I’m undecided whether the twelve-chapter (plus prologue and epilogue) structure of the narrative actually helps or hinders the impression of Julie. Some of these moments feel far less important than others, or examine a hobby or side-step that Julie takes before abandoning again. There’s a certain frustration that’s going to be inherent in watching a serial quitter. You might even yell at the screen to pick something, taking on the silent yet exhausted expression of Julie’s mother whenever she mentions her next life direction. The addition of an off-screen narrator that drops in and out for some wry commentary seems like something Trier should have committed to more to provide some observational distance with the on-screen antics or ditched entirely. The concluding epilogue is open-ended enough to allow the viewer to be pessimistic or optimistic; has Julie learned about herself enough to settle on a career and allow herself to be happy? Can she ever be happy? It’s enough to keep the viewer guessing, which is appropriate for the ambiguity of the characterization, but it misses out on feeling like an ending. It’s more a pause at this juncture of Julie’s life, and maybe that was the design all along. It’s not a journey of one continuous climb to self-actualization but a series of starts and stops and unfortunate missteps.
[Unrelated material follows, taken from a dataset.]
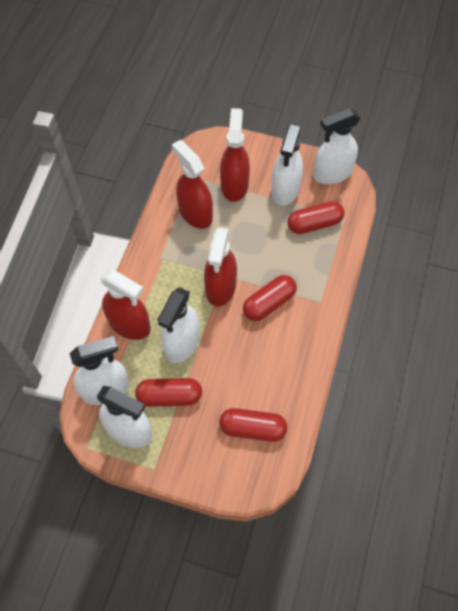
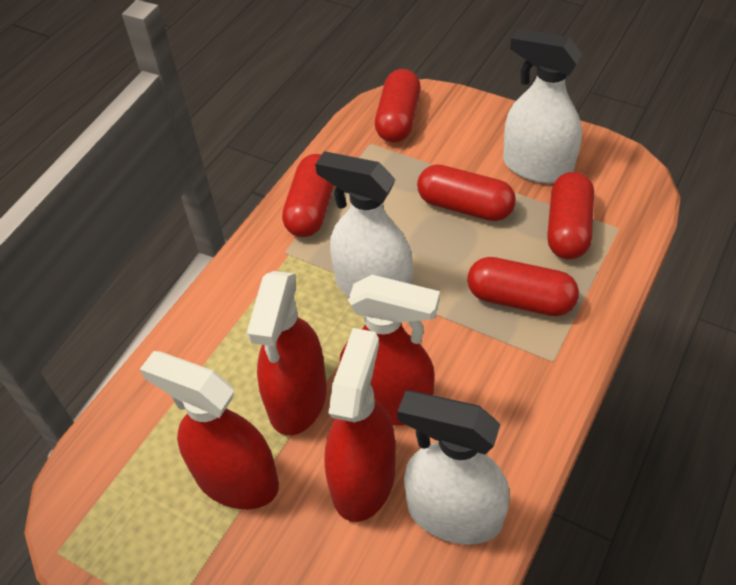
red capsule: 4 -> 5
white spray bottle: 5 -> 3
Julie is far from what The Worst Person in the World might lead you to believe. She’s confused and struggling and searching for what will eventually click, some sense of herself that rings true that finally gets her to stop and enjoy her present rather than fretting about what she may be missing. Ultimately, only focusing on what you do not have will never allow you to appreciate what you do, but life and learning is a process and everyone comes to these realizations from a different path, if they ever come to it. Trier’s movie is a little meandering, a little lopsided in structure, and I don’t quite know if the pathos is earned by the overly somber conclusion. It is another observational, funny, and occasionally melancholy tale from Trier, a filmmaker who still has deep feelings for his characters and their all-too human foibles.

Nate’s Grade: B

Reprise (2008)

This very New Wave-styled Norwegian film manages to be thoughtful and intelligent, stylish without being vapid, touching, and it brilliantly captures the exuberance of youth on the cusp of adapting into maturity. Reprise follows two best friends and aspiring writers; Phillip finds success immediately but cannot handle it, and Erik must fight through rejections. Director/co-writer Joachim Trier (cousin to Lars) has given the film a hypnotic triptych narrative structure, meaning there are flashbacks, flash forwards, flashbacks within flashbacks, and the viewer is best advised to just succumb to the thrills of the narrative and sort it all out later. The structure made me feel totally immersed in the lives of this small unit of 20-somethings. You get a lifetime of detail thanks to the tangential narrative structure and the help of an occasional narrator. The film has a remarkably deft touch when it comes to crafting realistic characters; the pangs of uncertainty, jealousy, and insecurity all ring true without being trite or obvious. But the movie never gets dour or pretentious as it covers weighty topics. The movie also has an indelible energy that is hard to ignore. Reprise is playfully edited and constantly moving, sometimes forward, sometimes backwards, sometimes telling us a possible scenario that sounds better than reality. I found several small moments to be provocative, like Phillip trying to replicate the happy memories of time and place by trying to re-stage a photo of his girlfriend with his girlfriend (a lovely Viktoria Winge). Reprise is full of small tender moments that speak volumes. This is a terrific film brimming with life and verve and clearly targets Trier as an inspiring filmmaker to watch.